** start of DOCUMENT PASSAGE **

Common Lisp + GNU Plot

So the other day, trying to get a better understanding of the Izhikevich model of spiking neurons, I decided to take apart the .m file that calculates the interactions between one thousand randomly-connected neurons for one thousand milliseconds. Before trying to un-vectorize it and translate it to Lisp, I realized I needed some way to plot the result and  compare it to the Octave one. So I set out to find Common Lisp plotting libaries.

The first one that I tried was CGN, given it was on top of the list and it claimed to connect to GNU Plot. It also uses the LTK, which is the piece of shit (I mean, Tk itself, not the binding which I’m sure involved a lot of hard and honorable work). At least this one had some examples on it, and it loads with Quicklisp. Here’s the Introduction to the manual:

Cgn is a library to control gnuplot from Lisp. Initially thought as simply
a pipe to comunicate with gnuplot, It has grown to provide sintactic sugar
for the most common operations on Gnuplot: plotting graphics, printing,
saving/loading…
Cgn has become big enough to need a manual for itself.

No, it has not. A twelve-page, LaTEX-formatted manual to describe a library so small that the whole of it can be summarized here. Fourteen functions and a macro. The only actual plotting functions are PLOT-FUNCTION and PLOT-POINTS. Then you have a couple handy things like SET-GRID, SET-TITLE, SET-RANGE, but what would be more interesting is a single SET function that takes some arbitrary variable as an argument.

** end of DOCUMENT PASSAGE **
** start of EXTRACTED MATERIAL **

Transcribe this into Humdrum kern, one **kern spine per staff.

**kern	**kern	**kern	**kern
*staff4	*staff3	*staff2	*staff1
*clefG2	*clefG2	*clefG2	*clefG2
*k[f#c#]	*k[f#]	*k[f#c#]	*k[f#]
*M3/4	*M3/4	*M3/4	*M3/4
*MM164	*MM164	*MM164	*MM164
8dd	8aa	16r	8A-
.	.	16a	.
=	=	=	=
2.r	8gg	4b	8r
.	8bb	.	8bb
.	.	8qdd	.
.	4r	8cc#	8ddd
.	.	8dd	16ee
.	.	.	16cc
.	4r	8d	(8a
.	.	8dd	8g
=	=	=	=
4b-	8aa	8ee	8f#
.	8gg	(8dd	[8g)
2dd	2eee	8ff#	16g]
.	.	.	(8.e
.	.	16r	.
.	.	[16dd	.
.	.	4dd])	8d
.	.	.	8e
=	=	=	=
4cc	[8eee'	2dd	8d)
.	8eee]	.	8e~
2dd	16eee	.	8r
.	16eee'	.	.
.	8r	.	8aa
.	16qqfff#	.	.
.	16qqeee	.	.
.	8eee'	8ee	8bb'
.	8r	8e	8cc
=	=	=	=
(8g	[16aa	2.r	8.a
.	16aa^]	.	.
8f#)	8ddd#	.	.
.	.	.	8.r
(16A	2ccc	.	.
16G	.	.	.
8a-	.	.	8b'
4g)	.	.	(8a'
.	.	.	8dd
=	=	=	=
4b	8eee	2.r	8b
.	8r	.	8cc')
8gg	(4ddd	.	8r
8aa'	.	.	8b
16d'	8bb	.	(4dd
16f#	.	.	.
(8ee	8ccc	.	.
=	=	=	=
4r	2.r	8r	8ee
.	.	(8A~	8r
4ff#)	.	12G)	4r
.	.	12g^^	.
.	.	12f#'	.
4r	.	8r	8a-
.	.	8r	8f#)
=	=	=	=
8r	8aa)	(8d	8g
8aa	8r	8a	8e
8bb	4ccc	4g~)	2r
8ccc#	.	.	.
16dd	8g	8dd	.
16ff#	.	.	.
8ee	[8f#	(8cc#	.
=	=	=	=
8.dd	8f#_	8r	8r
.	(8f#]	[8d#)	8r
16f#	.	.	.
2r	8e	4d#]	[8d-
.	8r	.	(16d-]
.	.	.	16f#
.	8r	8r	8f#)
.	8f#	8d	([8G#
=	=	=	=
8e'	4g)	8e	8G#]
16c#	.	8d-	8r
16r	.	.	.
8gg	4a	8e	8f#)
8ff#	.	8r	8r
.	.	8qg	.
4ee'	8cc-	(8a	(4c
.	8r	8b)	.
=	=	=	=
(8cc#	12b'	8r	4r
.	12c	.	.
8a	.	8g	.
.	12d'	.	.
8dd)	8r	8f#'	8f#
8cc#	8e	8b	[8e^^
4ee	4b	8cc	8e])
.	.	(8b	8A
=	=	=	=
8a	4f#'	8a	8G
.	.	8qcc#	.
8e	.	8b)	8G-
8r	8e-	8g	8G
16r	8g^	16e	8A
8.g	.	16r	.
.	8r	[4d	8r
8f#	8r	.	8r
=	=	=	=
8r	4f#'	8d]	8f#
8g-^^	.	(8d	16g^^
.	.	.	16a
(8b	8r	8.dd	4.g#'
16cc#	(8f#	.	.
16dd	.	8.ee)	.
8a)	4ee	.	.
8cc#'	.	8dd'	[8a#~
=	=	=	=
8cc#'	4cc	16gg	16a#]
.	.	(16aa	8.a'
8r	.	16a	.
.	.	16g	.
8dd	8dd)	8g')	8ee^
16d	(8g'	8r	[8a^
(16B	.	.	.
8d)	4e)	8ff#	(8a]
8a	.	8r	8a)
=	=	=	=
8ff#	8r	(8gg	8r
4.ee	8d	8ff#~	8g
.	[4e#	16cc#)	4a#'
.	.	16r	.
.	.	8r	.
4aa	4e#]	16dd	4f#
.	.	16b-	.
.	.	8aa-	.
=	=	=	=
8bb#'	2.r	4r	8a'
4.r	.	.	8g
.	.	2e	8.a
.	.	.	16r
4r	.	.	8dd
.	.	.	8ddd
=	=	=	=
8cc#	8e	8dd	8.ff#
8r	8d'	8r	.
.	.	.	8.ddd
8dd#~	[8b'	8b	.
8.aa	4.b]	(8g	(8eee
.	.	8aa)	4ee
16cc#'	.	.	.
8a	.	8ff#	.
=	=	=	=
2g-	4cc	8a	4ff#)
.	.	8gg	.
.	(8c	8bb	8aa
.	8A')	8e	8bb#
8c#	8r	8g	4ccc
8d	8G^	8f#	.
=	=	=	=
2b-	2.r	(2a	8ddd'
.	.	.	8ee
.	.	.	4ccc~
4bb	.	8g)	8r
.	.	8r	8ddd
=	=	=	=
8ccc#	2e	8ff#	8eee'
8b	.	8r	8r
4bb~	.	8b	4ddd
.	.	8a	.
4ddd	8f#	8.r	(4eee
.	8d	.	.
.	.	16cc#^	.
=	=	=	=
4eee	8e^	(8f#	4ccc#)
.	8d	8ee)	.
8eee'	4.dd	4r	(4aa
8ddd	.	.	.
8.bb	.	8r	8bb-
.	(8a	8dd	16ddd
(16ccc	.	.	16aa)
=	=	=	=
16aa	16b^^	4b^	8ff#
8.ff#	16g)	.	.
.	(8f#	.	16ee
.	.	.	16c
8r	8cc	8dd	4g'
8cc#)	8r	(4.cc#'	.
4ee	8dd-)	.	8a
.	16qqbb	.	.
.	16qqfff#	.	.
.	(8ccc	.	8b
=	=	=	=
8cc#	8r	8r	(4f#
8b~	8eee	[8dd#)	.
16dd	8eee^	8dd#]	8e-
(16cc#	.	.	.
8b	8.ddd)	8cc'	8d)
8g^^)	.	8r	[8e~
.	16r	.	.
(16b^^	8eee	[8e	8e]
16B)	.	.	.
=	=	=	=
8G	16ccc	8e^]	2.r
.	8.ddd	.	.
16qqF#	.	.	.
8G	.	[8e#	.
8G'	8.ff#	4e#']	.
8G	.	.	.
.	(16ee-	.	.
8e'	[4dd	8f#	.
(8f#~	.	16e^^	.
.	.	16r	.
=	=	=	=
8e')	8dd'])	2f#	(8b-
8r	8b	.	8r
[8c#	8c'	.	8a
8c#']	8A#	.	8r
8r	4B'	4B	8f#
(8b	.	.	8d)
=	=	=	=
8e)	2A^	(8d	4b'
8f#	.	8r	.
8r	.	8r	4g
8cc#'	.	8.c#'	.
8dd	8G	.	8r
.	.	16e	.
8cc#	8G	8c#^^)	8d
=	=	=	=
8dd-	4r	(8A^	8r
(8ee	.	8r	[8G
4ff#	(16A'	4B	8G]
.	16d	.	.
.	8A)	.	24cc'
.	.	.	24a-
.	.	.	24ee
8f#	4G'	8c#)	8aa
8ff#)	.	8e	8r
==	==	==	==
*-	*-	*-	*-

** end of EXTRACTED MATERIAL **

BRIEF A:
How many functions does the Common Lisp plotting post say the CGN library contains?
BRIEF B:
List every CGN function that the Common Lisp plotting post names as part of the library.
BRIEF C:
Summarize the Common Lisp plotting post in two sentences.

EXERCISE SOLUTION A:
Fourteen functions and a macro.

EXERCISE SOLUTION B:
PLOT-FUNCTION, PLOT-POINTS, SET-GRID, SET-TITLE, SET-RANGE

EXERCISE SOLUTION C:
While studying the Izhikevich model of spiking neurons, the writer wanted to translate an Octave .m file simulating one thousand randomly connected neurons into Lisp and needed a Common Lisp plotting library to compare results with the Octave version. The first library tried, CGN, connects to GNU Plot, uses LTK, has examples and loads with Quicklisp, but the writer considers its twelve-page LaTeX manual excessive for a library of fourteen functions and a macro.